“1 in 5 World’s adolescents lives in Asia,” was the outcry at the Eleventh World Congress for Adolescent Health in India last month, where 1100 delegates from over sixty countries, UN agencies, NGOs, governmental agencies, and research institutions gathered on October 27th.

The event succeeded in instilling panic and urgency among participants by gross misrepresentation of data. And delegates called for an almost wartime effort to make policy and legal change to promote contraception and abortion for children in developing countries alongside increased investments on Adolescent health.

The panic expressed at the congress about children and young people not having access to contraception and abortion raises the specter of a neo Malthusian race-centered agenda. Its final recommendations bear this out.

Developing countries, experts at the congress explained, can reap a demographic dividend, because of their young populations. In fact, developed countries facing a demographic winter are draining developing countries of their best and brightest workers, making it harder for that dividend to materialize. The only solution offered by congress participants was more contraception and abortion for young people.

While regional problems of Adolescent health differ greatly across nations, the symposium focused solely on thrusting the ideas of the ‘Sexual Revolution’ as a quick fix to transform poor nations. There was no discussion of fertility awareness methods to teach families to delay pregnancy and abstinence was ridiculed as unsuitable to protect adolescent health.

Countries that differ in approaches to many issues they face appear to be bullied to adopt only one solution to population challenges: more condoms and abortion.

The meeting’s final recommendations disregarded many important cultural and regional differences.
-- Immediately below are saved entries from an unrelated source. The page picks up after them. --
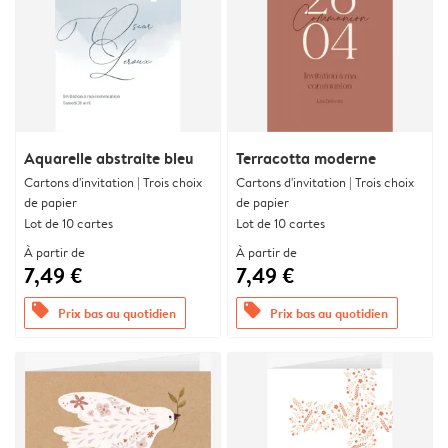
Aquarelle abstraite bleu
Terracotta moderne
Cartons d'invitation | Trois choix
Cartons d'invitation | Trois choix
de papier
de papier
Lot de 10 cartes
Lot de 10 cartes
À partir de
À partir de
7,49 €
7,49 €
offers
offers
Prix bas au quotidien
Prix bas au quotidien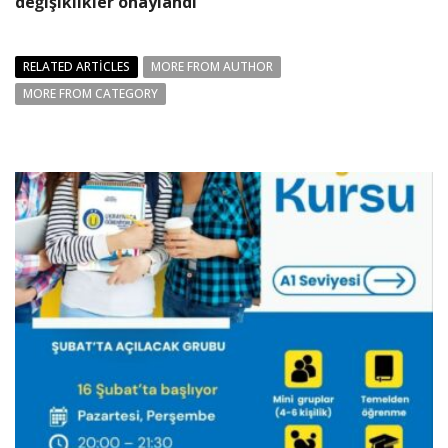
değişiklikler onaylandı
RELATED ARTICLES
MORE FROM AUTHOR
MORE FROM CATEGORY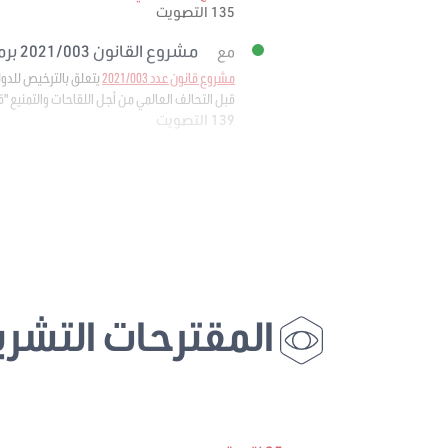
135 التصويت
مشروع القانون 2021/003 برمته
مع
مشروع قانون عدد 2021/003
قبل التحالف العالمي من أجل اللقاحات والتمنيع "قافي" 
139 التصويت
المقترحات التشري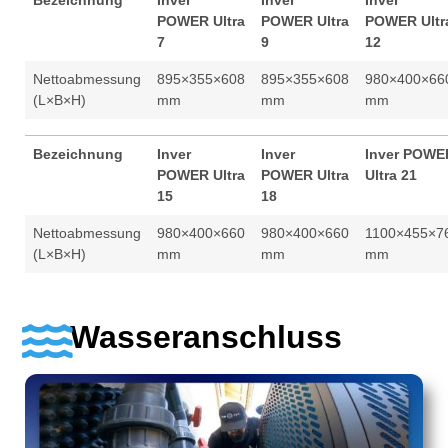
POWER Ultra
POWER Ultra
POWER Ultr
7
9
12
Nettoabmessung
895×355×608
895×355×608
980×400×66
(L×B×H)
mm
mm
mm
Bezeichnung
Inver
Inver
Inver POWE
POWER Ultra
POWER Ultra
Ultra 21
15
18
Nettoabmessung
980×400×660
980×400×660
1100×455×7
(L×B×H)
mm
mm
mm
Wasseranschluss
For example, the age of consent for sex in India and Nigeria is eighteen. Conference recommendations suggested these countries should be subjected to international pressure to change their laws to advance “sexual and reproductive health” and “reproductive rights.” Specifically, the conference says to lifting any barrier that might affect the procurement of contraception and abortion by those below eighteen years.

One of the speakers, Suzanne Petroni, founder of Gender Equity Solutions, repeatedly insisted on challenging the existing social norms about what she termed the “right to choose.” She claimed this right is denied to a very large number of young people in developing nations like India.
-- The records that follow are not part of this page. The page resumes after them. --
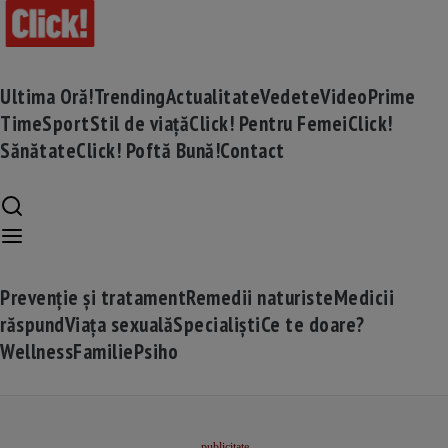
Ultima Oră!
Trending
Actualitate
Vedete
Video
Prime
Time
Sport
Stil de viață
Click! Pentru Femei
Click!
Sănătate
Click! Poftă Bună!
Contact
Prevenție și tratament
Remedii naturiste
Medicii
răspund
Viața sexuală
Specialiști
Ce te doare?
Wellness
Familie
Psiho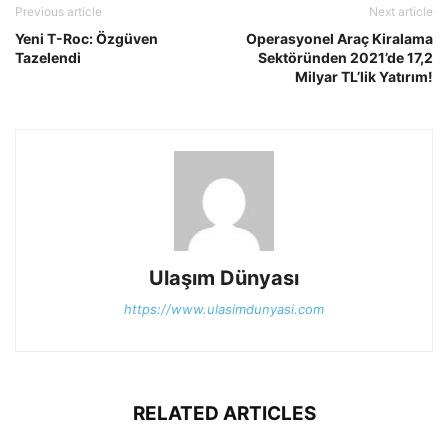
Previous article
Next article
Yeni T-Roc: Özgüven
Operasyonel Araç Kiralama
Tazelendi
Sektöründen 2021’de 17,2
Milyar TL’lik Yatırım!
Ulaşım Dünyası
https://www.ulasimdunyasi.com
RELATED ARTICLES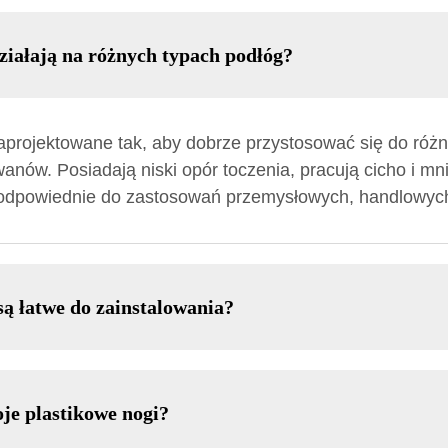
ziałają na różnych typach podłóg?
 zaprojektowane tak, aby dobrze przystosować się do róż
anów. Posiadają niski opór toczenia, pracują cicho i m
ą odpowiednie do zastosowań przemysłowych, handlowyc
ą łatwe do zainstalowania?
je plastikowe nogi?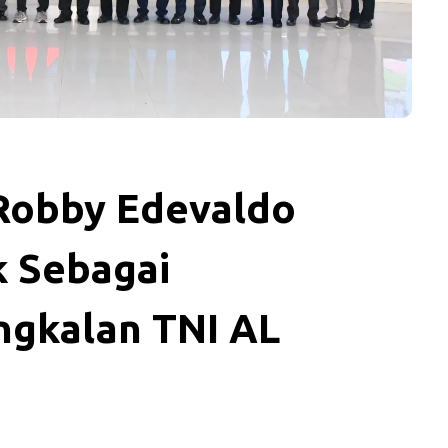
 Robby Edevaldo
k Sebagai
gkalan TNI AL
This meeting’s agenda focused on the destruction of family and pro-life values in the developing countries. The strategy to achieve these goals includes reducing parental involvement in the life of children, prematurely sexualizing children by introducing explicit sex education curricula, and subverting socio cultural norms of these countries.
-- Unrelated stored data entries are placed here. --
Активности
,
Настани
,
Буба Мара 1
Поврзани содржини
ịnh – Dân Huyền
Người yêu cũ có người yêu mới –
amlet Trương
On the issue of parental consent, Professor Philip Jaffé, from the Center for Children’s Rights Studies, University of Geneva, said, “We should view decision making as a collaborative process between the children and their healthcare provider, sometimes involving their parents …under Belgium law, children of any age have the right to request assisted suicide.” He clarified that at any age a child may under specific circumstances make the ultimate decision to die with the consent of his or her parents. “This dear colleagues is ultimate role reversal because in none of the cases have any of the parents really had a choice and they always consented to their child’s decision,” he grinned.

This symposium calls for “a rights based approach” to adolescent health, which implies promotion of “sexual and reproductive health” and “gender ideology.” How can a ten-year-old child even have a say on contraception, or make decisions about sexual intercourse without having been abused or exploited, their innocence violated? Children are being denied their basic right to be a child, to have a safe and healthy childhood, especially in poor nations. The attack is not just on the child inside the womb but also outside the womb.

The congress was organized by the International Association for Adolescent Health along with the Ministry of Health and Family Welfare, Government of India and MAMTA Institute for Mother and Child with worldwide partner organizations.